Opened 2 years ago

Closed 2 years ago

#19616 closed Bug (needsinfo)

QuerySet.__contains__ tries to check the length of a None

Reported by: kalugny@… Owned by: nobody
Component: Database layer (models, ORM) Version: 1.4
Severity: Normal Keywords:
Cc: Triage Stage: Unreviewed
Has patch: no Needs documentation: no
Needs tests: no Patch needs improvement: no
Easy pickings: yes UI/UX: no

Description (last modified by lukeplant)

This is the code from QuerySet (version 1.42).
As you can see by the lines I've bolded, although _result_cache might be None, it is still being checked for len()

def __contains__(self, val):
        # The 'in' operator works without this method, due to __iter__. This
        # implementation exists only to shortcut the creation of Model
        # instances, by bailing out early if we find a matching element.
        pos = 0
        if self._result_cache is not None:
            if val in self._result_cache:
                return True
            elif self._iter is None:
                # iterator is exhausted, so we have our answer
                return False
            # remember not to check these again:
            pos = len(self._result_cache)
        else:
            # We need to start filling the result cache out.

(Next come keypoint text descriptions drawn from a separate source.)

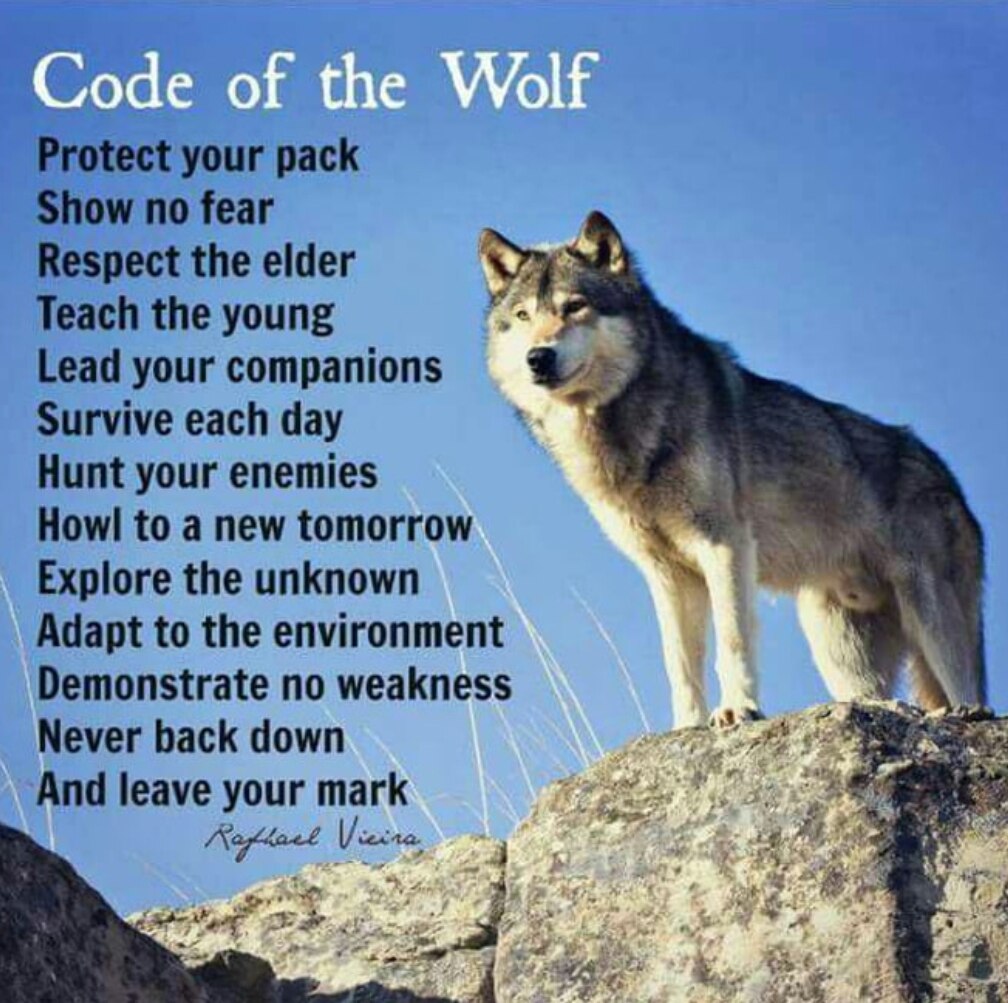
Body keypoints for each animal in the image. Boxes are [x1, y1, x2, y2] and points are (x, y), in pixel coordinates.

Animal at [479, 211, 985, 728]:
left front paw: (739, 709)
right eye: (523, 317)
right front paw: (685, 727)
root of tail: (948, 477)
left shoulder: (723, 544)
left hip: (931, 620)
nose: (538, 357)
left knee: (969, 692)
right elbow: (679, 661)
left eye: (575, 306)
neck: (630, 433)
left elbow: (732, 638)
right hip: (840, 650)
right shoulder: (666, 574)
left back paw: (966, 714)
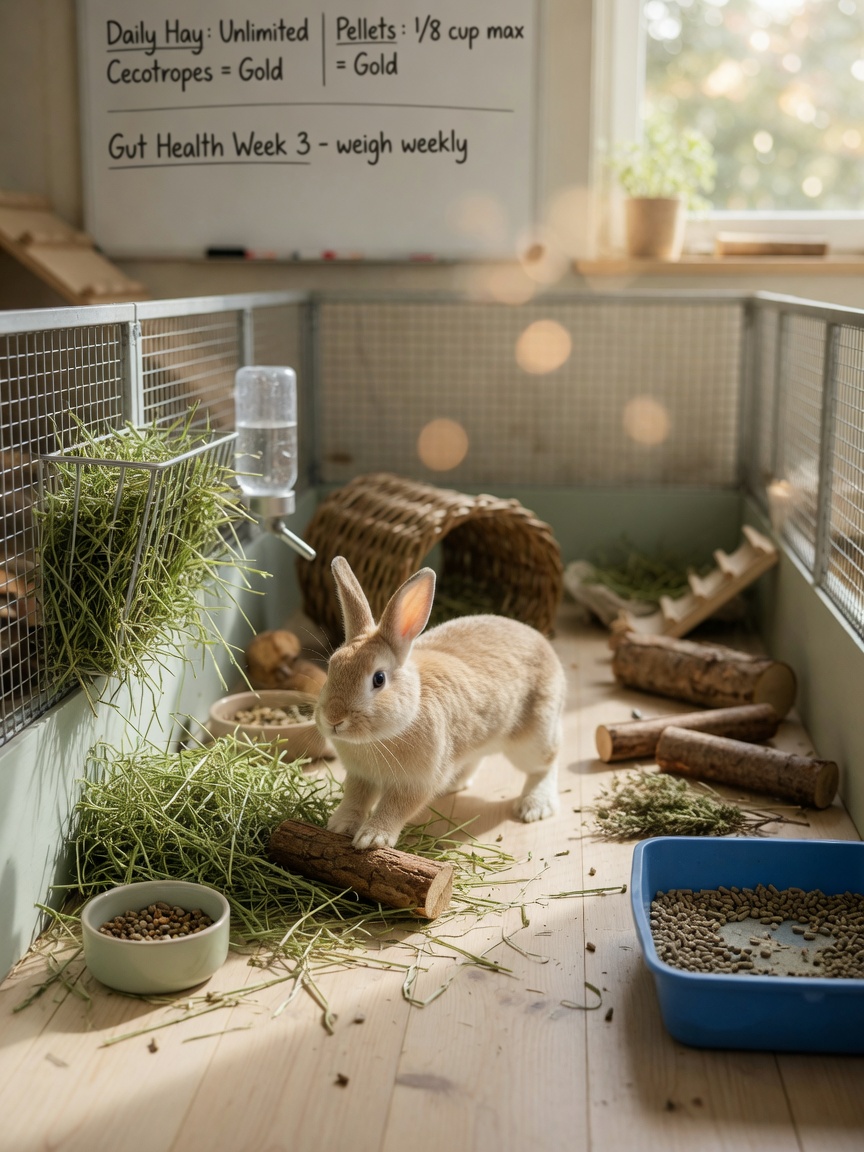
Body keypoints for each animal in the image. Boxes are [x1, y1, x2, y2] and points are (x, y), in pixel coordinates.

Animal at [315, 555, 566, 850]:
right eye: (331, 667)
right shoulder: (360, 776)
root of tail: (542, 641)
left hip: (533, 738)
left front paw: (372, 838)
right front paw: (339, 825)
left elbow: (395, 807)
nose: (333, 719)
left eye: (378, 679)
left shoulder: (416, 783)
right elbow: (355, 798)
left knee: (546, 764)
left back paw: (535, 806)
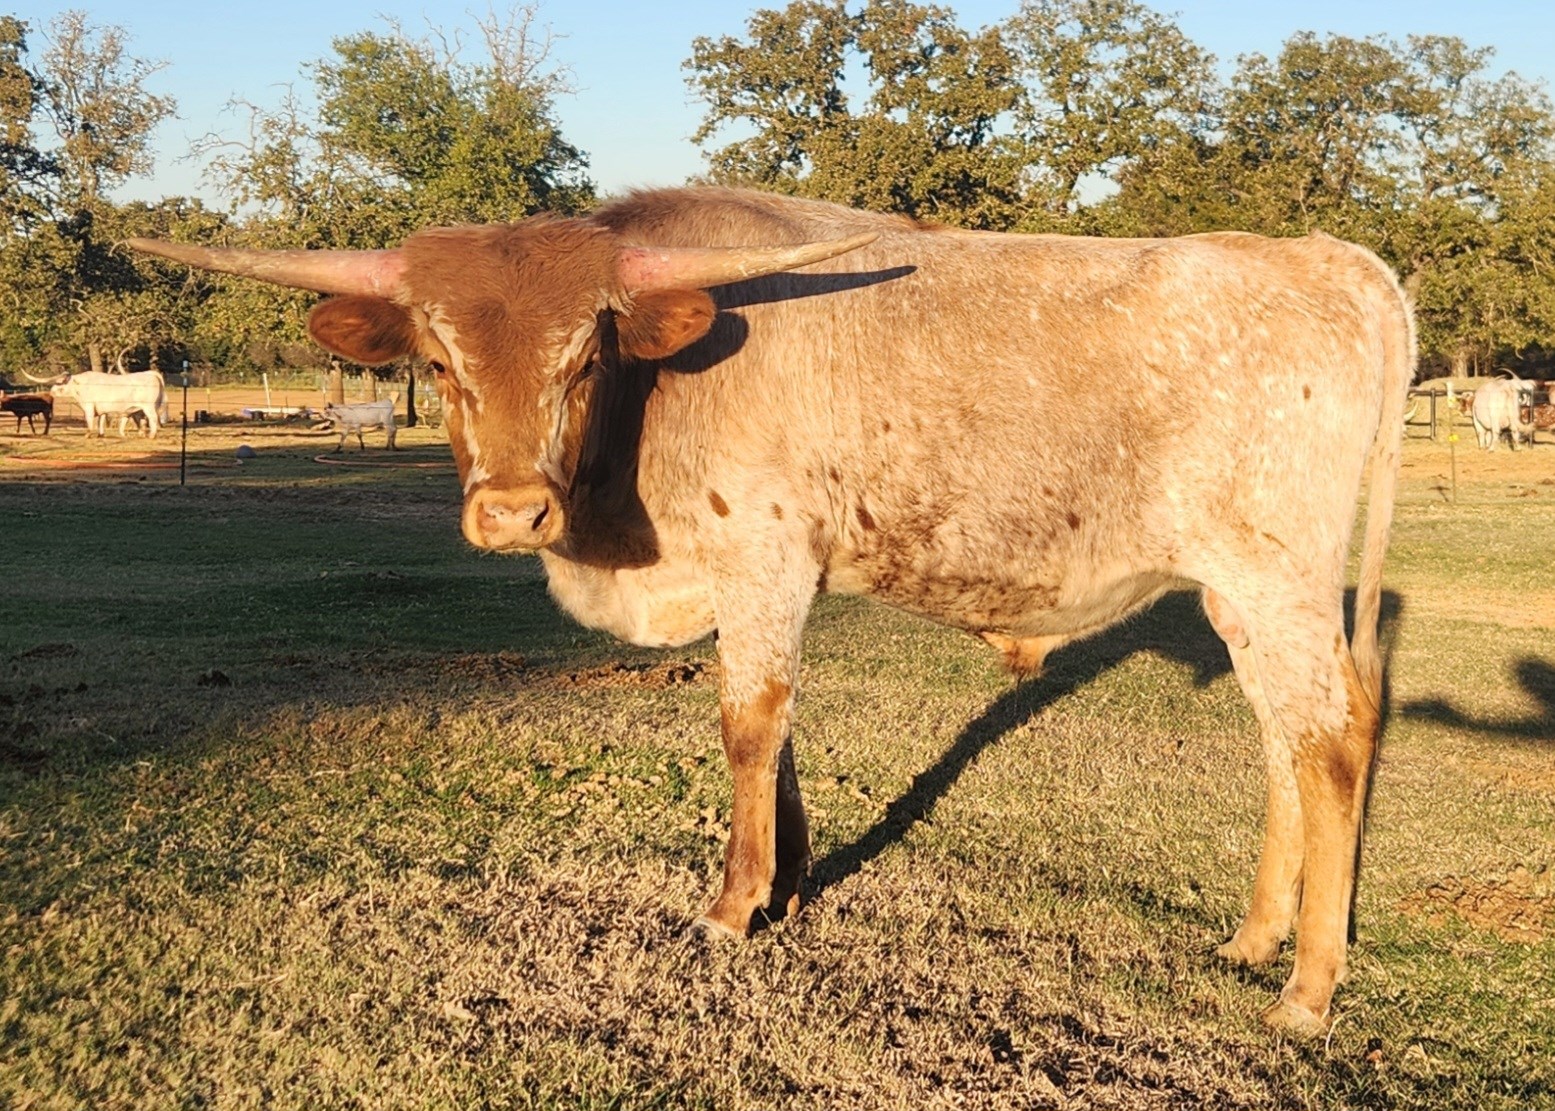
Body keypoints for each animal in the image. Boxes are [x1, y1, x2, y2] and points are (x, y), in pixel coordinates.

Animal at [24, 370, 168, 438]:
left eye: (60, 382)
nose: (51, 391)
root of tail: (152, 374)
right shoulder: (101, 409)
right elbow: (101, 421)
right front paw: (100, 435)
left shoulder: (88, 406)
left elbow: (89, 420)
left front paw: (87, 434)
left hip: (149, 407)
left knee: (153, 419)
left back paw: (151, 435)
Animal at [128, 185, 1414, 1036]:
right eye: (438, 365)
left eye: (584, 357)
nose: (510, 512)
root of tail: (1333, 258)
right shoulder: (765, 576)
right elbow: (781, 730)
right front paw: (788, 882)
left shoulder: (762, 555)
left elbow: (749, 722)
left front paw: (731, 903)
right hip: (1237, 591)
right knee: (1284, 739)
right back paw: (1255, 936)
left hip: (1276, 573)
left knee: (1335, 738)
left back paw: (1308, 987)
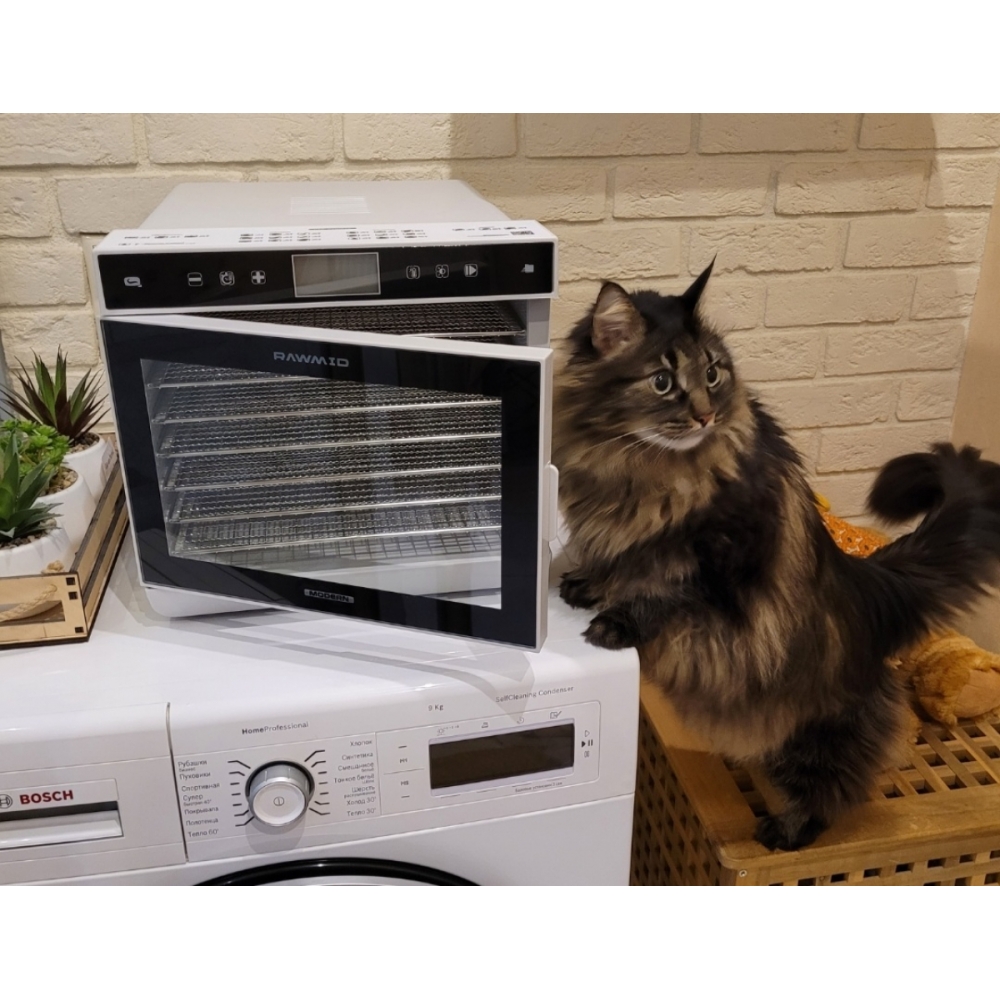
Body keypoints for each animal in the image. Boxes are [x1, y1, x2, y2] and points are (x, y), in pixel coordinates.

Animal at [553, 260, 1000, 851]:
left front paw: (617, 622)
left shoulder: (715, 554)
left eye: (712, 373)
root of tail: (866, 583)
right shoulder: (613, 534)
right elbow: (612, 566)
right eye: (663, 381)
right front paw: (587, 586)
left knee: (840, 775)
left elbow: (664, 591)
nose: (705, 417)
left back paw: (791, 828)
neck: (632, 464)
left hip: (820, 717)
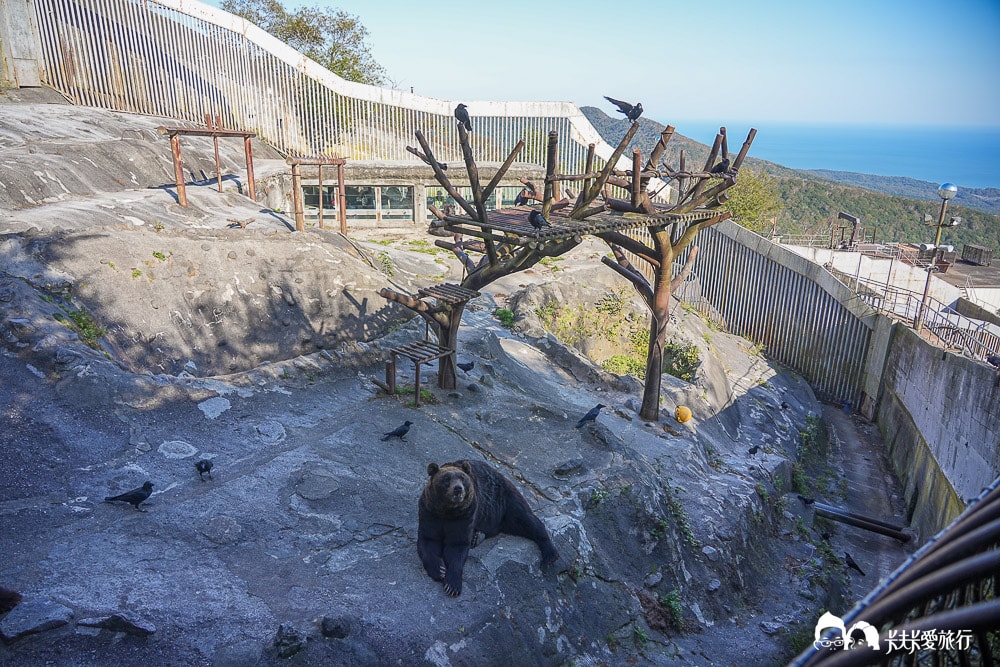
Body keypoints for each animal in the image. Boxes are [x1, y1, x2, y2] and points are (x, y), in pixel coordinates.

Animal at [417, 459, 560, 596]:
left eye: (462, 478)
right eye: (446, 478)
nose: (458, 489)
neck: (448, 511)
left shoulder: (465, 515)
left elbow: (457, 546)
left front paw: (452, 585)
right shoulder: (429, 512)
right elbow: (428, 540)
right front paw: (439, 570)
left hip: (505, 501)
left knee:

The following
            # ensures that self._iter is not None and self._result_cache is not
            # None
            it = iter(self)

        # Carry on, one result at a time.
        while True:
           if len(self._result_cache) <= pos:
                self._fill_cache(num=1)

Change History (4)

comment:1 follow-up: Changed 2 years ago by Alex

  • Needs documentation unset
  • Needs tests unset
  • Patch needs improvement unset

Can you actually reproduce this in any way? Calling iter(self) should cause _result_cache to start being a list.

comment:2 in reply to: ↑ 1 Changed 2 years ago by anonymous

Replying to Alex:

Can you actually reproduce this in any way? Calling iter(self) should cause _result_cache to start being a list.

Yes, I noticed this because it happened to me.
The reproduction is a bit complex, though.

I used this snippet:
http://djangosnippets.org/snippets/1034/

And it happened when trying to iterate an empty QuerySet.
I naturally thought that this is a bug with me or the snippet, but looking at the code it is pretty obvious that although the function expects that _result_cache might be None it still tries to len() it.

comment:3 Changed 2 years ago by lukeplant

  • Description modified (diff)

Looking at the code and the comments in the else branch, it actually seems very obvious that the function has covered it's bases about whether self._result_cache is None or not. We need either some further analysis as to why it is wrong, or a simple test case that ought to work.

comment:4 Changed 2 years ago by akaariai

  • Resolution set to needsinfo
  • Status changed from new to closed

IMO the current iterator code is too complex, and the complexity doesn't give us much. See #18702.

I think we want a test case or self contained project which shows the problem. It is hard to say what is happening. From reading the code it seems the situation you describe should not happen, yet no doubt it happens for your code.